Michael An meinen ersten Besuch beim Elektronik-Discounter "Fry's Electronics" vor 24 Jahren kann ich mich noch gut erinnern. Wir waren gerade nach Kalifornien gezogen, der Goldrausch im Silicon Valley war in vollem Gange, und jeder, der Computerkomponenten käuflich zu erwerben suchte, hang regelmäßig in einer der vielen verstreuten Fry's-Filialen herum, um die unglaublichen Preise und die noch unglaublicheren Rabatte zu bestaunen. Bei Fry's sah ich zum ersten Mal, dass eine Ware in einem Kaufhaus zu einem negativen Preis angeboten wurde, ein Packerl Disketten zum Preis von $0.99, wobei man $1.99 als Mail-In-Rebate zurückerstattet bekam.
Jede Filiale war nach einem bestimmten Motto dekoriert, der Laden in San Jose an der Brokaw Road als Pyramide im Land der Pharaonen, an der Ladenzeile in Burbanks brach ein monströses UFO durch die Mauer, und in der Filiale in Palo Alto zeigten Cowboys und Indianer des wilden Westens wie es im 19. Jahrhundert in der Gegend zuging. Konzertflügel in Originalgröße standen herum, automatisch klassische Werke klimpernd. Und nicht zu vergessen der gigantische Zeitschriftenstand, der das aktuelle "Linux Magazine" führte, das Vehikel der Programmier-Kolumne eures bescheidenen Schreiberlings. Aber das Wichtigste: Die Kette war ein Riesenerfolg, Kaufwillige drängten bis spät in die Nacht hinein in die Läden, luden gekaufte brandaktuelle PC-Hardware in ihre Autos, und eine regelrechte Geeks-Szene florierte dort.
Diese Zeiten sind natürlich längst passé, die Online-Riesen haben den Präsenzkaufhäusern in den letzten zehn Jahren das Wasser vollständig abgegraben. Verrückterweise hielten sich die Fry's-Filialen aber immer noch, obwohl kaum noch Kunden kamen und in den Regalen kaum noch Produkte standen.
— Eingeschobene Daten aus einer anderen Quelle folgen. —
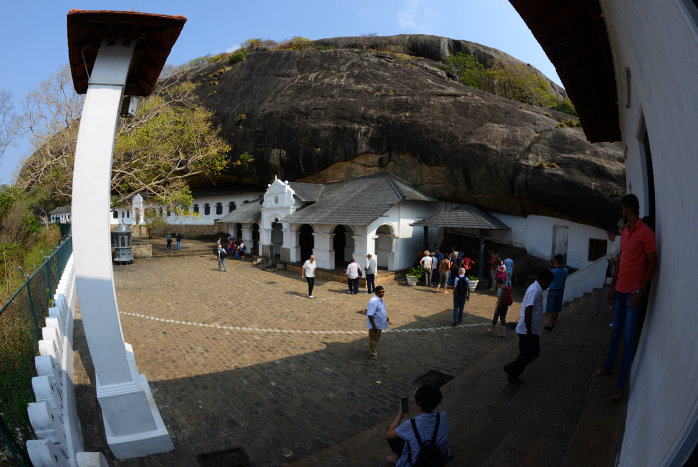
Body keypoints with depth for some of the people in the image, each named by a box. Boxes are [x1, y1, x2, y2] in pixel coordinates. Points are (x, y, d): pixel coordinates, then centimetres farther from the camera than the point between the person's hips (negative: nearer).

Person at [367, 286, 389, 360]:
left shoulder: (380, 299, 2)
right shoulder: (373, 301, -29)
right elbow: (370, 315, -29)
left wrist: (386, 317, 17)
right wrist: (374, 326, -27)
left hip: (379, 324, 9)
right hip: (375, 325, -9)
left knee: (376, 339, 24)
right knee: (373, 340, 7)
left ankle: (372, 350, 42)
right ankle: (372, 354, 22)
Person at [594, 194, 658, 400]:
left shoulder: (646, 233, -13)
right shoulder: (625, 232, 12)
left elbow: (653, 265, -13)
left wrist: (640, 291, -17)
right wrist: (612, 286, 19)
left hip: (634, 292, -8)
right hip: (620, 290, 8)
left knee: (628, 338, -3)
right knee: (616, 331, 19)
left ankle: (621, 385, 4)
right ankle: (608, 366, 34)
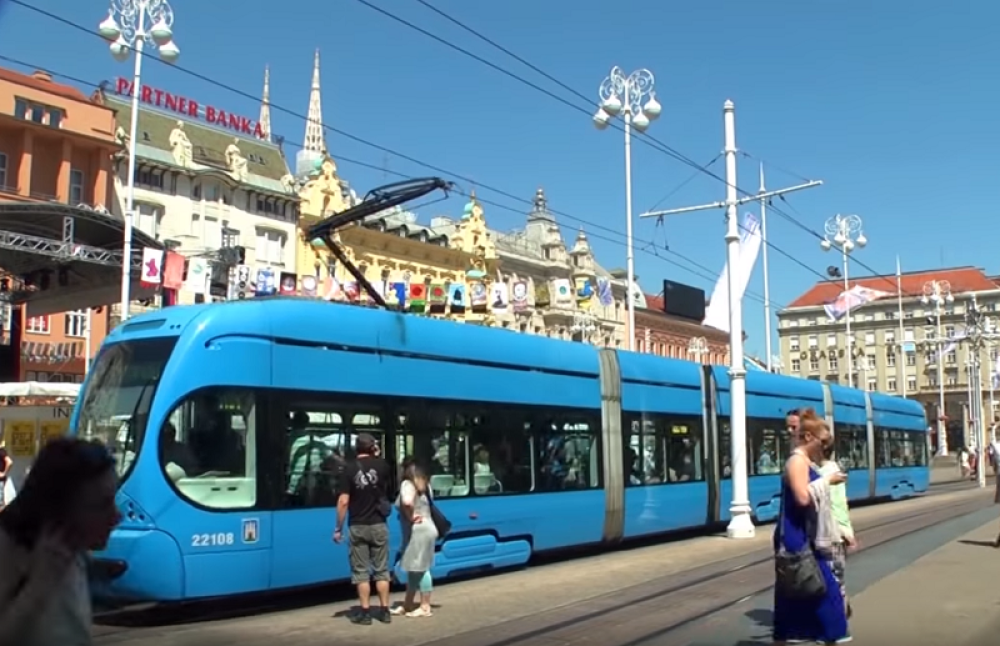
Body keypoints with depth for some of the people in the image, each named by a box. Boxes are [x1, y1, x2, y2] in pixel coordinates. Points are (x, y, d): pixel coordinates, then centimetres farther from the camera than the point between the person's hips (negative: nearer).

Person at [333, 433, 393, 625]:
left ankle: (365, 612, 7)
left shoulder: (349, 468, -9)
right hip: (378, 525, 2)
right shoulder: (382, 465, -2)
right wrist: (377, 456, 17)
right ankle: (384, 611, 13)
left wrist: (338, 528, -4)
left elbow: (343, 501, -12)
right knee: (381, 569, 10)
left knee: (361, 571, 5)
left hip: (358, 527, -2)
Da Fry's als private Firma nicht an der Börse notiert war, konnte auch niemand in die Bücher gucken und abschätzen, wie lange das Imperium sich noch halten würde.
Allerdings operierte der Laden immer schon am Rande der Legalität, es war allseits bekannt, dass sie umgetauschte Produkte einfach wieder in Plastikfolie einschweißten und als neu verkauften, was in Amerika illegal ist. Auch sah ich bei meinen spärlicher werdenden Besuchen immer missmutigere und verzweifelte Angestellte, sodass ich seit bestimmt fünf Jahren Geld darauf gewettet hätte, dass der Laden bald dichtmacht. In letzter Zeit machten sich sogar einige Youtuber auf, um verstreute Filialen zu besuchen und mit den Fingern und besorgter Miene auf die leeren Regale zu deuten.
Nun ist es offiziell: Fry's hat im Februar 2021 endgültig Bankrott angemeldet und alle Läden geschlossen. Die Schlacht ist verloren, aber "It was good while it lastet", wie der Amerikaner sagt.